L’espansione delle piantagioni di palme da olio sta causando, nel corso degli anni, la perdita di milioni di ettari di foreste. Diversi studi scientifici, fra cui uno recentemente pubblicato su Nature, hanno documentato l’evidente impatto negativo di questo fenomeno sulla biodiversità e, di conseguenza, sulle delicate e complesse reti alimentari che caratterizzano le aree colpite. Ma l’impatto di una crescente domanda di prodotti che contengono olio di palma non si ferma qui: secondo i risultati di uno studio pubblicato su Science of the Total Environment, l’espansione di questo tipo di piantagione può avere effetti negativi anche sulla qualità dell’acqua dei bacini idrici che si trovano in prossimità delle piantagioni stesse.
Gli autori della ricerca hanno preso in esame in particolare il bacino idrico del fiume Kais della Papua occidentale, in Indonesia. La Papua occidentale, spiegano i ricercatori nello studio, ospita la terza foresta tropicale più grande del mondo e circa un quarto dell’area che costituisce il bacino del fiume Kais è stata nel tempo convertita in piantagioni di palme da olio. Quest’area è anche una delle più anticamente abitate da diversi gruppi di indigeni papuani, che, sottolineano gli autori, rischiano di essere particolarmente esposti alle conseguenze di una ridotta qualità dell’acqua del bacino.
Studi pubblicati in precedenza avevano già messo in luce alcuni dei possibili impatti idrologici delle coltivazioni di palme da olio in Papua occidentale, fra cui l’erosione del suolo, con conseguente aumento dei sedimenti nelle falde acquifere, l’aumentato rischio di catastrofi naturali, come alluvioni e periodi di siccità, e l’inquinamento dei bacini idrici a causa dell’utilizzo di pesticidi e fertilizzanti. Per valutare e quantificare meglio questi effetti, i ricercatori hanno utilizzato uno strumento informatico noto come SWAT+ (Soil and Water Assessment Tool), che consente di analizzare, attraverso la creazione di modelli computazionali, gli impatti e il modo in cui l’idrologia di una certa area geografica risponde a diversi scenari di utilizzo del suolo.
A partire dai dati climatici e da quelli relativi alla copertura del suolo, all’altitudine e alla distribuzione dei corsi d’acqua, gli autori dello studio hanno quindi utilizzato SWAT+ per mettere a punto i modelli corrispondenti a tre diversi scenari: quello “storico”, per così dire, basato sui dati precedenti al 2014, anno in cui hanno iniziato a diffondersi le piantagioni di palme da olio; quello attuale, caratterizzato da ampie coltivazioni; e, infine, un possibile scenario futuro, per il quale è stata ipotizzata una costante espansione delle piantagioni. Quest’ultimo modello include anche i dati relativi alle proiezioni climatiche per i prossimi 10 anni.

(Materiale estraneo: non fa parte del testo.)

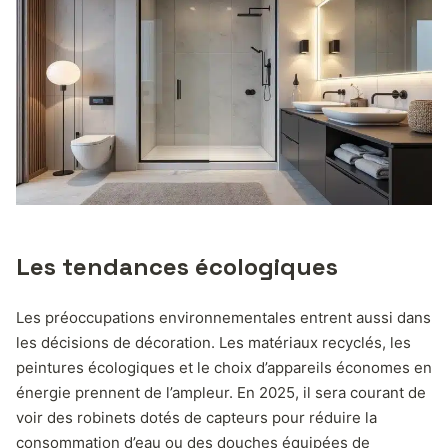
Les tendances écologiques
Les préoccupations environnementales entrent aussi dans
les décisions de décoration. Les matériaux recyclés, les
peintures écologiques et le choix d’appareils économes en
énergie prennent de l’ampleur. En 2025, il sera courant de
voir des robinets dotés de capteurs pour réduire la
consommation d’eau ou des douches équipées de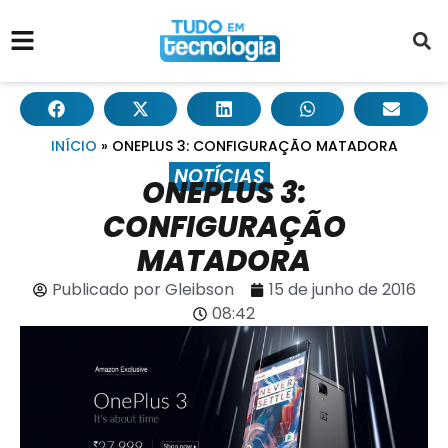
INÍCIO
»
ONEPLUS 3: CONFIGURAÇÃO MATADORA
NOTÍCIAS
ONEPLUS 3:
CONFIGURAÇÃO
MATADORA
Publicado por
Gleibson
15 de junho de 2016
08:42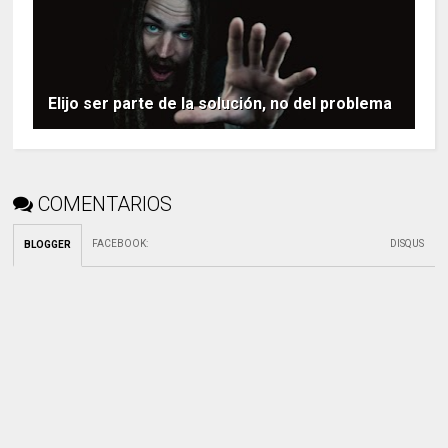
Elijo ser parte de la solución, no del problema
COMENTARIOS
FACEBOOK
:
DISQUS
BLOGGER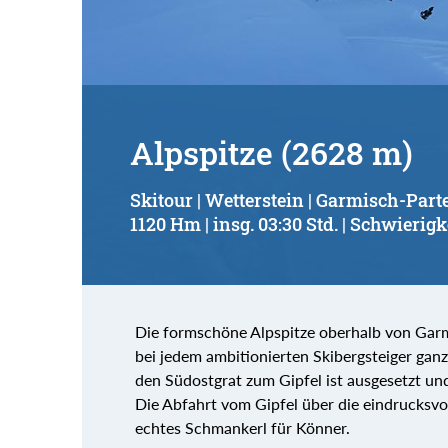
Alpspitze (2628 m)
Skitour | Wetterstein | Garmisch-Par
1120 Hm | insg. 03:30 Std. | Schwierigk
Die formschöne Alpspitze oberhalb von Garmi
bei jedem ambitionierten Skibergsteiger ganz
den Südostgrat zum Gipfel ist ausgesetzt und
Die Abfahrt vom Gipfel über die eindrucksvol
echtes Schmankerl für Könner.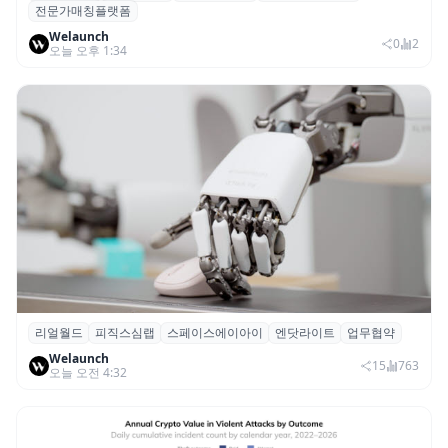
전문가매칭플랫폼
칭 플랫폼 ‘파인풀’ 출시
Welaunch
0
2
오늘 오후 1:34
리얼월드
피직스심랩
스페이스에이아이
엔닷라이트
업무협약
리얼월드, 로봇테크 스타트업 3곳과 손잡고
Welaunch
휴머노이드 표준 만든다
15
763
오늘 오전 4:32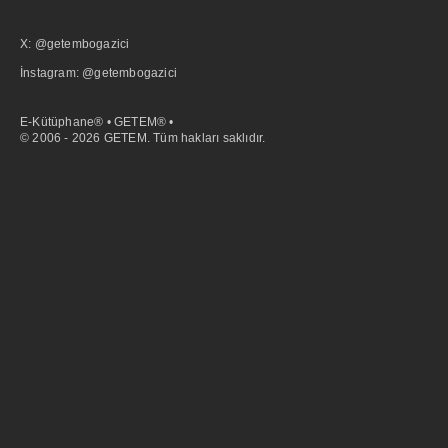
X: @getembogazici
İnstagram: @getembogazici
E-Kütüphane® • GETEM® •
© 2006 - 2026 GETEM. Tüm hakları saklıdır.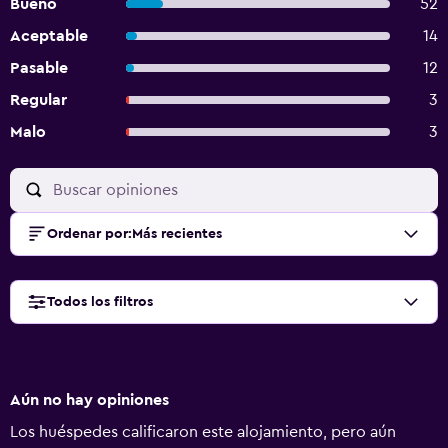
Bueno
52
Aceptable
14
Pasable
12
Regular
3
Malo
3
Ordenar por
:
Más recientes
Todos los filtros
Aún no hay opiniones
Los huéspedes calificaron este alojamiento, pero aún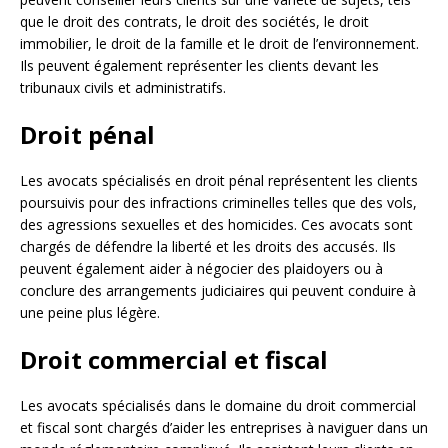
que le droit des contrats, le droit des sociétés, le droit
immobilier, le droit de la famille et le droit de l’environnement.
Ils peuvent également représenter les clients devant les
tribunaux civils et administratifs.
Droit pénal
Les avocats spécialisés en droit pénal représentent les clients
poursuivis pour des infractions criminelles telles que des vols,
des agressions sexuelles et des homicides. Ces avocats sont
chargés de défendre la liberté et les droits des accusés. Ils
peuvent également aider à négocier des plaidoyers ou à
conclure des arrangements judiciaires qui peuvent conduire à
une peine plus légère.
Droit commercial et fiscal
Les avocats spécialisés dans le domaine du droit commercial
et fiscal sont chargés d’aider les entreprises à naviguer dans un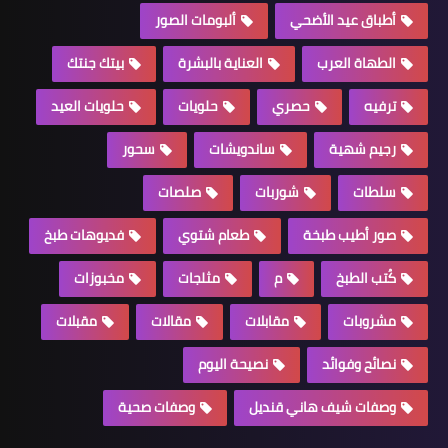
أطباق عيد الأضحي
ألبومات الصور
الطهاة العرب
العناية بالبشرة
بيتك جنتك
ترفيه
حصري
حلويات
حلويات العيد
رجيم شهية
ساندويشات
سحور
سلطات
شوربات
صلصات
صور أطيب طبخة
طعام شتوي
فديوهات طبخ
كُتب الطبخ
م
مثلجات
مخبوزات
مشروبات
مقابلات
مقالات
مقبلات
نصائح وفوائد
نصيحة اليوم
وصفات شيف هاني قنديل
وصفات صحية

Dalle analisi è emerso che la conversione della foresta pluviale in coltivazioni di palme da olio ha causato un aumento delle precipitazioni e dell’umidità del suolo nell’area presa in considerazione. Inoltre, la qualità dell’acqua del bacino risulta essere drasticamente peggiorata rispetto al periodo che precede la diffusione delle piantagioni. In particolare, la presenza di sedimenti è aumentata del 16,9% e le concentrazioni di azoto e fosforo risultano essere aumentate rispettivamente del 78,1 e del 144%. Azoto e fosforo sono due dei principali componenti dei fertilizzanti di sintesi e una loro eccessiva concentrazione può provocare danni sia all‘ambiente che alla salute umana.
“Le popolazioni indigene a valle, che dipendono dai fiumi e dai corsi d’acqua del bacino idrografico, sono molto vulnerabili”, spiega Timothy Randhir, docente di conservazione ambientale presso l’Università del Massachussetts di Amherst (Stati Uniti) e autore dello studio: “Stanno subendo tutte le conseguenze ambientali e di salute pubblica, mentre le compagnie internazionali che producono olio di palma stanno raccogliendo i frutti”. Per questo motivo, concludono gli autori, è necessario che le autorità impongano dei limiti per l’utilizzo di fertilizzanti e pesticidi, specialmente nei periodi caratterizzati da alluvioni e inondazioni, che si impegnino a monitorare costantemente la qualità dell’acqua a valle delle piantagioni e, soprattutto, a garantire che le comunità interessate abbiano accesso a informazioni aggiornate sulla qualità dell’acqua che utilizzano quotidianamente.